Um senhor se aproxima e diz que operou o joelho faz um mês e que tinha ficado menor que o outro. Segundo o médico - assim, ele narrou -, era normal. Uma outra senhora diz que veio para o retorno da cirurgia do segundo joelho. E eu, ali calada, respondi quando questionada: "Estou guardando a vaga para o meu pai enquanto ele tira o raio-x". No entanto, uma outra senhora que estava próxima, só observava e segurava uma sacolinha com papéis. Não parecia estar afim de conversa. Ainda assim, o senhor se aproximou:

- A senhora vai pra qual médico? - perguntou ele.
- Eu não sei não. - respondeu meio ríspida a senhora.
- Oxe, comé que a senhora num sabe o nome do médico? - questionou o senhor um tanto inconveniente.
- Oxe e porque eu tenho que saber? Eu marquei a consulta. Quem tem que saber o meu nome é a mulé que me atendeu.
- Mas a senhora num perguntou não?
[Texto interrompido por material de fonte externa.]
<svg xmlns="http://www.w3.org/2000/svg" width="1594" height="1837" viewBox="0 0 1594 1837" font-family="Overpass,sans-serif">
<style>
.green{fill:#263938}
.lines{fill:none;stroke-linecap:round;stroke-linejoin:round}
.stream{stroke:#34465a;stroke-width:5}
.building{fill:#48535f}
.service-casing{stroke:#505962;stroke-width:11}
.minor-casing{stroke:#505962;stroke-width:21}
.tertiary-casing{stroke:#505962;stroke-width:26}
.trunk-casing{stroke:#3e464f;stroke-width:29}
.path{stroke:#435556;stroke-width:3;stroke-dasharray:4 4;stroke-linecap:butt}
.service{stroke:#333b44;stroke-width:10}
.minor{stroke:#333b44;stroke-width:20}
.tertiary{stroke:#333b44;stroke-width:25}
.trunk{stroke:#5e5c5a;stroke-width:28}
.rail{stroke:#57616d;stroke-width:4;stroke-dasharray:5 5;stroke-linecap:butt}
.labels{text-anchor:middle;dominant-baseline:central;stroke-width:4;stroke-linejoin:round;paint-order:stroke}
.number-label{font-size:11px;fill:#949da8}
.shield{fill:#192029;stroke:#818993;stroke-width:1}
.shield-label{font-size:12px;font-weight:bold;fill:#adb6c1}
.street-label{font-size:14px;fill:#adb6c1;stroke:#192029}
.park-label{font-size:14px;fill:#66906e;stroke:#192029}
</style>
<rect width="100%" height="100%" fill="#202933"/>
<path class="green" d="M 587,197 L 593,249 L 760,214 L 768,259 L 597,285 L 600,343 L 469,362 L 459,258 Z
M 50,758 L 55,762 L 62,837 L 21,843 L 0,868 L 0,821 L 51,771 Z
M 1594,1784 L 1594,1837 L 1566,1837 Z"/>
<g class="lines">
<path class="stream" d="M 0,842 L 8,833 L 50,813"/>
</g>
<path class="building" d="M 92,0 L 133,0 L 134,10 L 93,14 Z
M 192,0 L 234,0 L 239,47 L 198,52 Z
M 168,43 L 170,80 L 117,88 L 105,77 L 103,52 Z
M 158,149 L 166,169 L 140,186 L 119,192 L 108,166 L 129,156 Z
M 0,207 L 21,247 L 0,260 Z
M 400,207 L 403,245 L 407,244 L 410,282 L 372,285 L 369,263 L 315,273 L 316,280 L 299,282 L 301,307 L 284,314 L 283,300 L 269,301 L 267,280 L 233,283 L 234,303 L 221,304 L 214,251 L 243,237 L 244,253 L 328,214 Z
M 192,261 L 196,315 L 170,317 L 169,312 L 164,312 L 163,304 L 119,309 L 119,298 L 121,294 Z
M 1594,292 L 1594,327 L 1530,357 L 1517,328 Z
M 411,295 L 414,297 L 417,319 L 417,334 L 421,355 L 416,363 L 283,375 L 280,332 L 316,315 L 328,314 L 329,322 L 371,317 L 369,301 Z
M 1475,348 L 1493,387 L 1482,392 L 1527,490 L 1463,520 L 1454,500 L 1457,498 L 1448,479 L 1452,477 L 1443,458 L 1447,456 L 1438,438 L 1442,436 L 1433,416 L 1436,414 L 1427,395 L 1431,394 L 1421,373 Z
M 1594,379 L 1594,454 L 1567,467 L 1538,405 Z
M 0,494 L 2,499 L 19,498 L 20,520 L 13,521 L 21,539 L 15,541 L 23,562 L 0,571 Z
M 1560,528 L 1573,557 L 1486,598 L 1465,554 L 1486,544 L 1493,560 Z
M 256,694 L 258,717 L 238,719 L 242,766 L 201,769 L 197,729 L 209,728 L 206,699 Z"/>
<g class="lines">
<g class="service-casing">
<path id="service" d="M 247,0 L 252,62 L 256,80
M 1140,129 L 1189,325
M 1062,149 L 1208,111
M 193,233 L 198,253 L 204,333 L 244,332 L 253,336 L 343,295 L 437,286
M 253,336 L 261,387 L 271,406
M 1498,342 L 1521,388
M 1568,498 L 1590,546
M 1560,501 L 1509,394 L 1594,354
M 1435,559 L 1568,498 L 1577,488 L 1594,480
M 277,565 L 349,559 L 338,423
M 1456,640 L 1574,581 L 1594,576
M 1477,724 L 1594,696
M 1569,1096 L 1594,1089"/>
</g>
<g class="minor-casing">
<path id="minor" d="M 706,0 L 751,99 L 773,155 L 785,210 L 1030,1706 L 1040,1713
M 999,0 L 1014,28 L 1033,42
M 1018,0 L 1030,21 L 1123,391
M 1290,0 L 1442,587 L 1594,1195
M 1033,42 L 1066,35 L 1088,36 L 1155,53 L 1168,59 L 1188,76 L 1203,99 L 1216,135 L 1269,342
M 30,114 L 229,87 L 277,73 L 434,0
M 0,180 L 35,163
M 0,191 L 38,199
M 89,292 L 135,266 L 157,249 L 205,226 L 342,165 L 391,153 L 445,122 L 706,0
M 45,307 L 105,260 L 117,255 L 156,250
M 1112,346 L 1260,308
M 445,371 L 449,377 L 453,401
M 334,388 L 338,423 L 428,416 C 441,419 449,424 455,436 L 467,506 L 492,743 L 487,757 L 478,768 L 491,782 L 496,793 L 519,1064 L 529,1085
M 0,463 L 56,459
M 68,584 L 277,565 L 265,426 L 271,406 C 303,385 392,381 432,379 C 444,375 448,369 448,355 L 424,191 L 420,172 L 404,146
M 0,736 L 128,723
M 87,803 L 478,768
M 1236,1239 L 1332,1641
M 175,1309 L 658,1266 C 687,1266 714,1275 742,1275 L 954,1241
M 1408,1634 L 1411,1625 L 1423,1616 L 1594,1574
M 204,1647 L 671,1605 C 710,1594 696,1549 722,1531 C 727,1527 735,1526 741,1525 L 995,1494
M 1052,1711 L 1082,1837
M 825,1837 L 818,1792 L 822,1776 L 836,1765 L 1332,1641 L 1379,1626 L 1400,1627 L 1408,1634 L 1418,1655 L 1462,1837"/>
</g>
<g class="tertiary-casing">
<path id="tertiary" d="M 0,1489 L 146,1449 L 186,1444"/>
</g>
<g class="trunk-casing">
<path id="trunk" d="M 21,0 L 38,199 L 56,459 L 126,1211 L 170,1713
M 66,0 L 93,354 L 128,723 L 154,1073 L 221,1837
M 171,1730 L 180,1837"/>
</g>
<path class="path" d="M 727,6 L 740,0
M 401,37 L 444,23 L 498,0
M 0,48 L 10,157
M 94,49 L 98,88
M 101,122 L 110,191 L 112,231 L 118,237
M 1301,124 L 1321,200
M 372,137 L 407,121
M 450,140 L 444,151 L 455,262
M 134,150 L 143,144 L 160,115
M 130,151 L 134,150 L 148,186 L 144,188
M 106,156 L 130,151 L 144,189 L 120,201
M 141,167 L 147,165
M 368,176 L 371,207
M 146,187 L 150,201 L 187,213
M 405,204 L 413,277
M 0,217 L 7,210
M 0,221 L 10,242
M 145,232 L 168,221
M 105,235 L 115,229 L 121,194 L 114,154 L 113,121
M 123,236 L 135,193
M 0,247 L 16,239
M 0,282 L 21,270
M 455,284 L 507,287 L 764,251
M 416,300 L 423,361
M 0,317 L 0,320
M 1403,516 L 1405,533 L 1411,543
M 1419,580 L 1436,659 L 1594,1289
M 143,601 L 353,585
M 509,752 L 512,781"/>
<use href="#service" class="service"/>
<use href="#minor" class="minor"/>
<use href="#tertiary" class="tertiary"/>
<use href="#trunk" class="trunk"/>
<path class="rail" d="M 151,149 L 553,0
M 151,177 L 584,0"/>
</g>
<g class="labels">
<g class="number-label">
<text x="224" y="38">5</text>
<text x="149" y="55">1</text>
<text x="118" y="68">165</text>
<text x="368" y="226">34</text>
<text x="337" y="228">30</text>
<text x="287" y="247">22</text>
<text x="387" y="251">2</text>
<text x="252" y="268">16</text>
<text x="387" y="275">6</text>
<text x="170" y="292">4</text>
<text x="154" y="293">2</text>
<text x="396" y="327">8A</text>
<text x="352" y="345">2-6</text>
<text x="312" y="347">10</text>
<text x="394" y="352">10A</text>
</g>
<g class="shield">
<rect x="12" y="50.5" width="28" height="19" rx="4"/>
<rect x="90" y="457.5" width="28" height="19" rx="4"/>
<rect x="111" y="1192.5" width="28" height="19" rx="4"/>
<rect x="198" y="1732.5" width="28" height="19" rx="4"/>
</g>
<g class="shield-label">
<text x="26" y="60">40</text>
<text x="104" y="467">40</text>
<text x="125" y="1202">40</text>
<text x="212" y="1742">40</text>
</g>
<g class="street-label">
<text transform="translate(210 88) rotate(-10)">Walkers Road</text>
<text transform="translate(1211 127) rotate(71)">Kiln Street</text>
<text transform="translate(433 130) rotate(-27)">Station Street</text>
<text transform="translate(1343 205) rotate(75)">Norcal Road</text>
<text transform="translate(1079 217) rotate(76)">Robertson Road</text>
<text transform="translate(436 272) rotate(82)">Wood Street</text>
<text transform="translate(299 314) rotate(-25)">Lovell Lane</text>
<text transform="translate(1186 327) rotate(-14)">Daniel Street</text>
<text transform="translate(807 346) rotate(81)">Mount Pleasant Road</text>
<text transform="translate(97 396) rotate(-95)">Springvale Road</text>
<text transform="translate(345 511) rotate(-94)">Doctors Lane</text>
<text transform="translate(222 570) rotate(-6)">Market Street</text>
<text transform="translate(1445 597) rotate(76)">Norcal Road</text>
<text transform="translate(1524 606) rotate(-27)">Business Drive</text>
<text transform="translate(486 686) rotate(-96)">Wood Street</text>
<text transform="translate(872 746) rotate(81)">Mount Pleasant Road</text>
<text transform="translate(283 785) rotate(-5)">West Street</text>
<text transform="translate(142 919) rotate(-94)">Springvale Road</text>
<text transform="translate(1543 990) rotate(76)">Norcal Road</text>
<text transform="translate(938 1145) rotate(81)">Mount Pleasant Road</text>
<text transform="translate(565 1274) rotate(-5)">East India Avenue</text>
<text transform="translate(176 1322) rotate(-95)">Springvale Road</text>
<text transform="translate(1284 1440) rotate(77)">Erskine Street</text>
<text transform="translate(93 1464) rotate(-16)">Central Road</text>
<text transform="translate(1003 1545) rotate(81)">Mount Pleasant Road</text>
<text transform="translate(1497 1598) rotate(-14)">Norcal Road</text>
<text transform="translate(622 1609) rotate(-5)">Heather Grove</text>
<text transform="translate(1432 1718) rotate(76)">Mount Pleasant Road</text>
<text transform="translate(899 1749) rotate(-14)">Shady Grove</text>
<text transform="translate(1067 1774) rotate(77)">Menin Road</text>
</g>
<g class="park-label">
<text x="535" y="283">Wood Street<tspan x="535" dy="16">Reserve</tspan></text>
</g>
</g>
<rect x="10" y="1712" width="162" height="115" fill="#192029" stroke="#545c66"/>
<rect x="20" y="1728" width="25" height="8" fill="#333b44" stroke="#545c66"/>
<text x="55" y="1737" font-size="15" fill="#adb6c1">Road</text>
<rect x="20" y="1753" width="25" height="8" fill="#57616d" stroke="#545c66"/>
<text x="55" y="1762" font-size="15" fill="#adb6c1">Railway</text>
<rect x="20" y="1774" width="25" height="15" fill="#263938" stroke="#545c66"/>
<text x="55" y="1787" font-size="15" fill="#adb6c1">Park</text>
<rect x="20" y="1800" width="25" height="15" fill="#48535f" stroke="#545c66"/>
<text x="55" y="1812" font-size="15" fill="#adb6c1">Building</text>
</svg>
Pegou nenhum papel? - indaga o senhor ainda inconformado.
- Eu não. Eu liguei pra cá. Eu marquei por telefone. Como é que eu ia ter um papel? - responde a senhora já irritada.
- Num é mulé? Pra quê? - pergunta se dirigindo a uma outra mulher ao seu lado.
- É, mulher. Eles tem lá anotado.

O silêncio percorre entre eles por uns 40 segundos. Mas a dúvida teria que ser sanada. 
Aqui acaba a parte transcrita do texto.